-- Opening Marker --

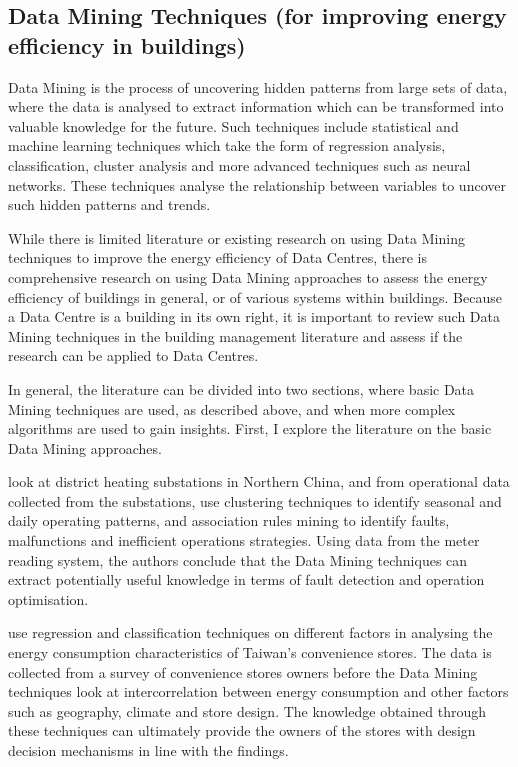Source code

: \documentclass[12pt]{scrartcl}
\begin{document}
\subsection{Data Mining Techniques (for improving energy efficiency in buildings)}  
\label{subsec:[Data Mining Techniques]}
Data Mining is the process of uncovering hidden patterns from large sets of data, where the data is analysed to extract information which can be transformed into valuable knowledge for the future. Such techniques include statistical and machine learning techniques which take the form of regression analysis, classification, cluster analysis and more advanced techniques such as neural networks. These techniques analyse the relationship between variables to uncover such hidden patterns and trends.  

While there is limited literature or existing research on using Data Mining techniques to improve the energy efficiency of Data Centres, there is comprehensive research on using Data Mining approaches to assess the energy efficiency of buildings in general, or of various systems within buildings. Because a Data Centre is a building in its own right, it is important to review such Data Mining techniques in the building management literature and assess if the research can be applied to Data Centres.   

In general, the literature can be divided into two sections, where basic Data Mining techniques are used, as described above, and when more complex algorithms are used to gain insights. First, I explore the literature on the basic Data Mining approaches.
 
\citet{XUE2017926} look at district heating substations in Northern China, and from operational data collected from the substations, use clustering techniques to identify seasonal and daily operating patterns, and association rules mining to identify faults, malfunctions and inefficient operations strategies. Using data from the meter reading system, the authors conclude that the Data Mining techniques can extract potentially useful knowledge in terms of fault detection and operation optimisation. 

\citet{JEFFREYKUO2018120} use regression and classification techniques on different factors in analysing the energy consumption characteristics of Taiwan's convenience stores. The data is collected from a survey of convenience stores owners before the Data Mining techniques look at intercorrelation between energy consumption and other factors such as geography, climate and store design. The knowledge obtained through these techniques can ultimately provide the owners of the stores with design decision mechanisms in line with the findings.  
\end{document}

-- Closing Marker --

## EXERCISE
No pictures belong in the copy; output every record exactly.

## TASK OUTPUT
Source code

: \documentclass[12pt]{scrartcl}
\begin{document}
\subsection{Data Mining Techniques (for improving energy efficiency in buildings)}  
\label{subsec:[Data Mining Techniques]}
Data Mining is the process of uncovering hidden patterns from large sets of data, where the data is analysed to extract information which can be transformed into valuable knowledge for the future. Such techniques include statistical and machine learning techniques which take the form of regression analysis, classification, cluster analysis and more advanced techniques such as neural networks. These techniques analyse the relationship between variables to uncover such hidden patterns and trends.  

While there is limited literature or existing research on using Data Mining techniques to improve the energy efficiency of Data Centres, there is comprehensive research on using Data Mining approaches to assess the energy efficiency of buildings in general, or of various systems within buildings. Because a Data Centre is a building in its own right, it is important to review such Data Mining techniques in the building management literature and assess if the research can be applied to Data Centres.   

In general, the literature can be divided into two sections, where basic Data Mining techniques are used, as described above, and when more complex algorithms are used to gain insights. First, I explore the literature on the basic Data Mining approaches.
 
\citet{XUE2017926} look at district heating substations in Northern China, and from operational data collected from the substations, use clustering techniques to identify seasonal and daily operating patterns, and association rules mining to identify faults, malfunctions and inefficient operations strategies. Using data from the meter reading system, the authors conclude that the Data Mining techniques can extract potentially useful knowledge in terms of fault detection and operation optimisation. 

\citet{JEFFREYKUO2018120} use regression and classification techniques on different factors in analysing the energy consumption characteristics of Taiwan's convenience stores. The data is collected from a survey of convenience stores owners before the Data Mining techniques look at intercorrelation between energy consumption and other factors such as geography, climate and store design. The knowledge obtained through these techniques can ultimately provide the owners of the stores with design decision mechanisms in line with the findings.  
\end{document}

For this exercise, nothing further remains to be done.